A team of Alaska researchers led by ISER’s Tobias Schwoerer has proposed a new methodology to elicit and quantify expert scientific opinion in uncertain environmental applications. The work, which was co-authored with Joseph Little (UAF) and Gregory Hayward (Alaska Region, US Forest Service), appeared in an article in the Journal of Environmental Management under the title “Quantifying expert opinion with discrete choice models: Invasive elodea’s influence on Alaska salmonids.” The new methodology can be used to combine the expert perspectives of many scientists in a way that provides a quantitative measure of which aspects of the problem scientists agree upon and which aspects have less consensus.
Discrete choice modeling is often applied in market research to determine how consumers value various characteristics of a product. A sample of consumers is asked to make “discrete choices” between products with different combinations of characteristics. Each consumer faces a small set of choices, but statistical techniques can be used to combine the decisions of many consumers into an understanding of the relative importance of different characteristics across the many consumers. Similarly, Schwoerer and his team propose asking a large panel of scientists to each predict how a small number of different scenarios will affect an environmental objective. Those individual predictions are then combined statistically.

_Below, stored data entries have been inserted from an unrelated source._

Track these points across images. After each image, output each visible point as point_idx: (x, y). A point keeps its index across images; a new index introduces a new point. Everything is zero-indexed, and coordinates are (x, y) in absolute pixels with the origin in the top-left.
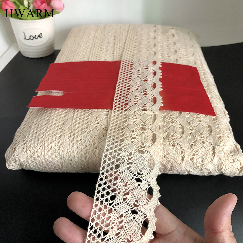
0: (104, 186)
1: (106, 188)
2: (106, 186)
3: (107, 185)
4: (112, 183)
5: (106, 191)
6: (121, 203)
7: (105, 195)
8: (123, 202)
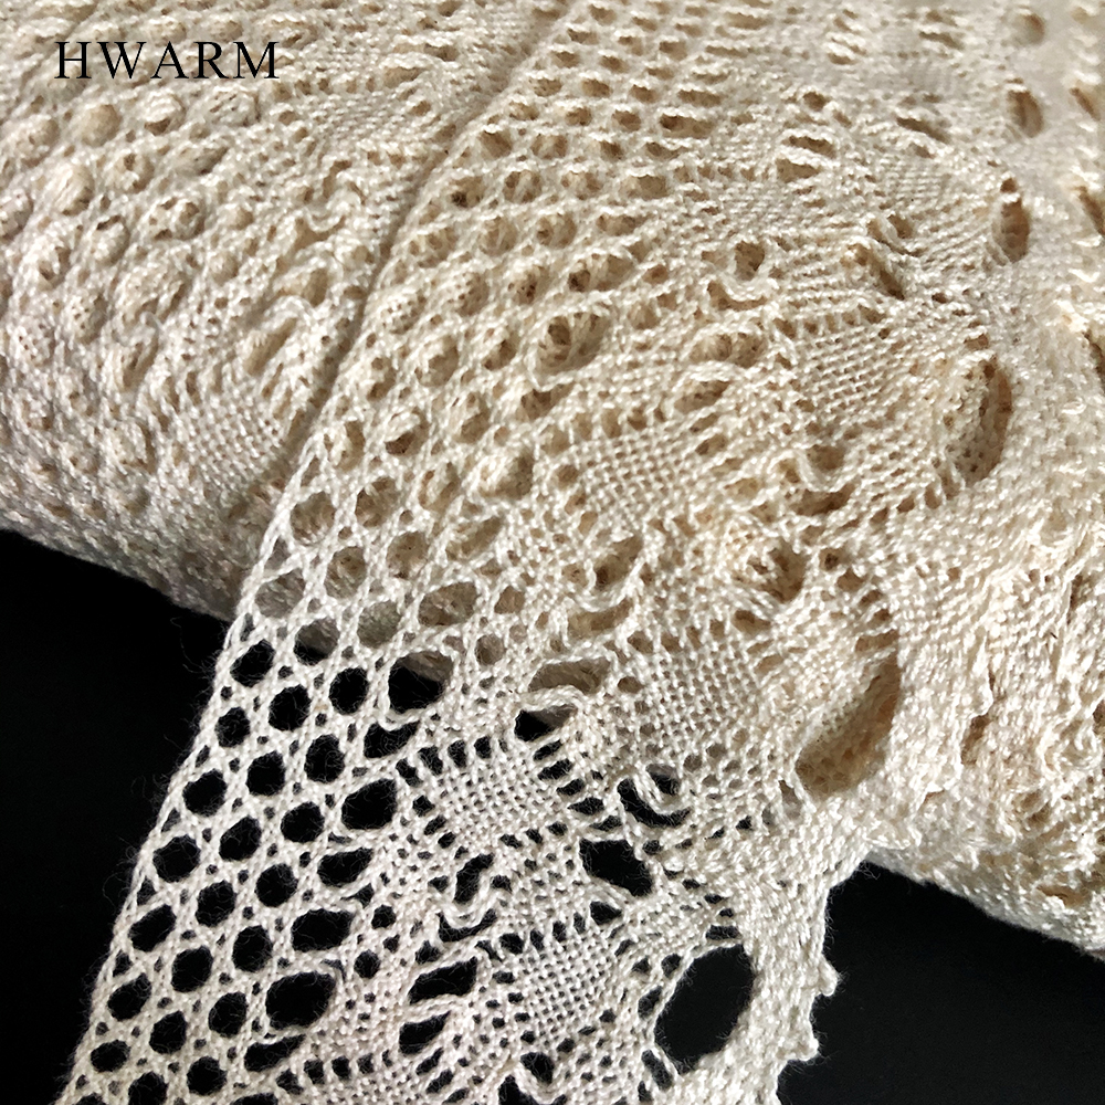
0: (228, 871)
1: (247, 895)
2: (243, 877)
3: (259, 863)
4: (321, 848)
5: (234, 925)
6: (378, 1061)
7: (223, 960)
8: (395, 1055)
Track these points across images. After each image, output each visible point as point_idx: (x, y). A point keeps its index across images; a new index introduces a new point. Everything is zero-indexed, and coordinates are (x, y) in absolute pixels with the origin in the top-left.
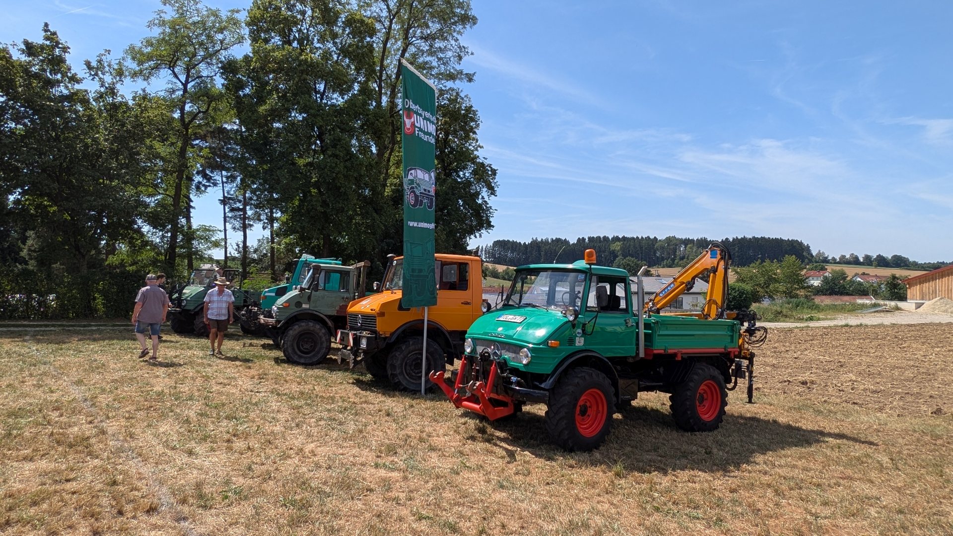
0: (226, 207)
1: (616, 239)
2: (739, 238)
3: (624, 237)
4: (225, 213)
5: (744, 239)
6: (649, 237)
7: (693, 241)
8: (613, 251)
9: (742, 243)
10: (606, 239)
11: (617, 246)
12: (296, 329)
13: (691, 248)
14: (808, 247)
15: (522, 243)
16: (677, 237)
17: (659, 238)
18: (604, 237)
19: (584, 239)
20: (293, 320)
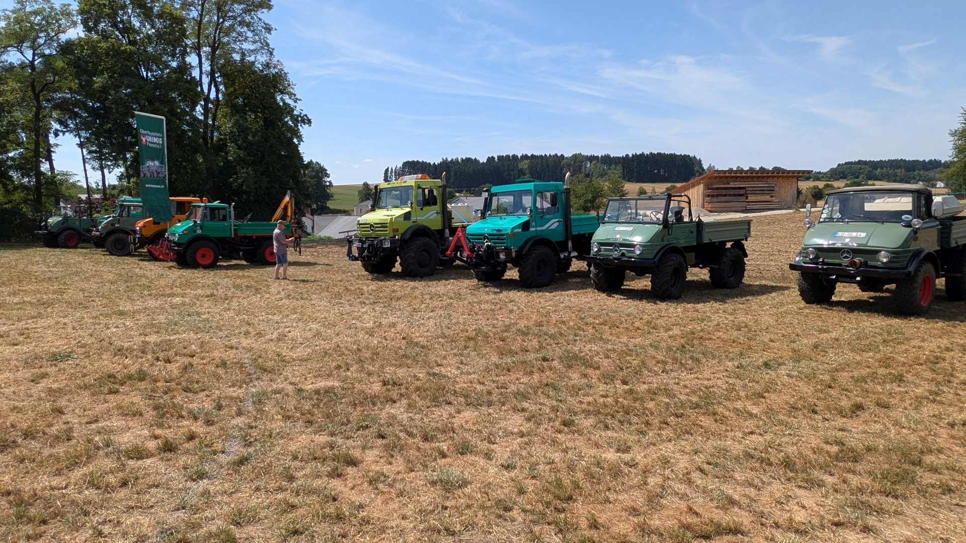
0: (84, 150)
1: (525, 157)
2: (638, 154)
3: (532, 155)
4: (83, 156)
5: (642, 155)
6: (556, 155)
7: (597, 157)
8: (522, 169)
9: (640, 159)
10: (515, 157)
11: (524, 165)
12: (112, 238)
13: (595, 165)
14: (700, 161)
15: (432, 163)
16: (583, 154)
17: (566, 156)
18: (514, 156)
19: (493, 158)
20: (110, 233)
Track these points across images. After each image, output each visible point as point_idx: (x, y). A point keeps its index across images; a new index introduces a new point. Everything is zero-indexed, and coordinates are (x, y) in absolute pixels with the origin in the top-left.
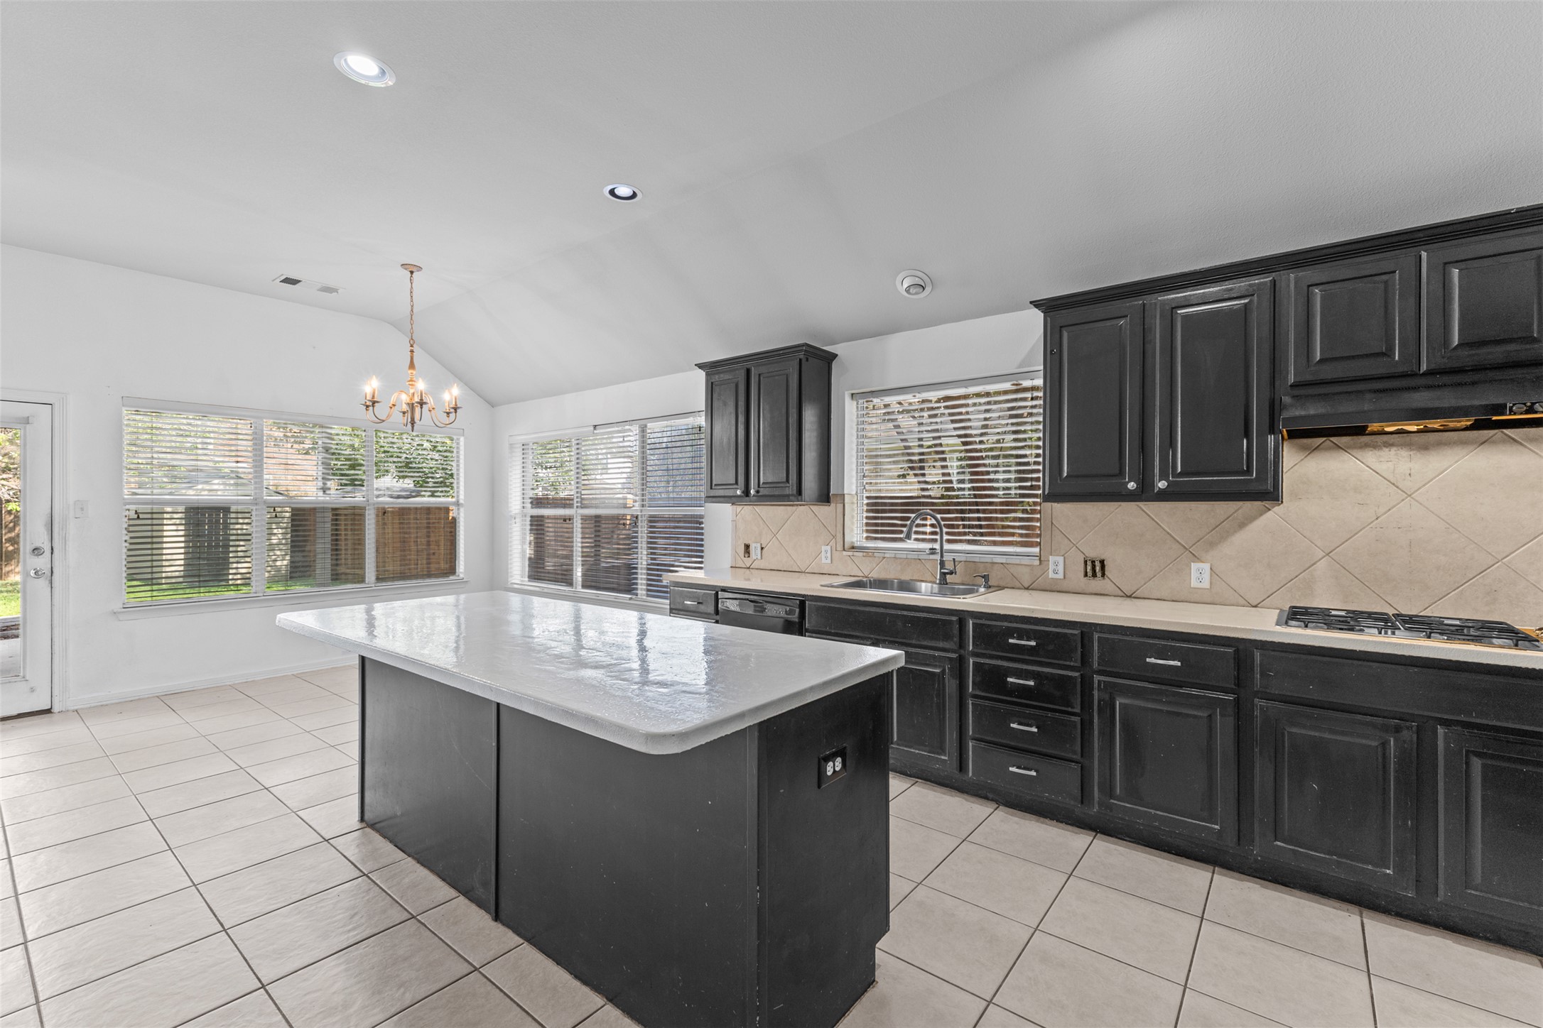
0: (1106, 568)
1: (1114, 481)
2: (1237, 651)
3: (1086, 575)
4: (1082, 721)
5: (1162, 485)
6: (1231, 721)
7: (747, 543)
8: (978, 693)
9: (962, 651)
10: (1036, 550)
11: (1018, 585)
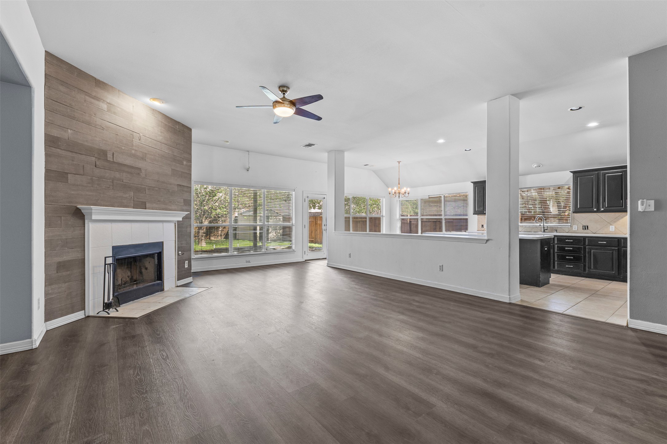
0: (588, 228)
1: (591, 209)
2: (618, 240)
3: (583, 229)
4: (584, 255)
5: (602, 209)
6: (617, 253)
7: (482, 224)
8: (558, 252)
9: (554, 244)
10: (570, 224)
11: (565, 232)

This research applied the discrete choice methodology to elicit expert opinion on the impact of elodea, an invasive aquatic plant, on the sustainability of salmonid populations. A group of 56 experts evaluated various scenarios. The methodology allowed participation by a wide range of experts, including those from Alaska and from Outside and those with expertise in various aspects of the problem. Those experts showed strong agreement that the impact of elodea on dissolved oxygen levels was very important in assessing how elodea will affect salmonid population sustainability. There was less agreement on how changes in prey abundance and predator densities caused by elodea affect salmonid population sustainability.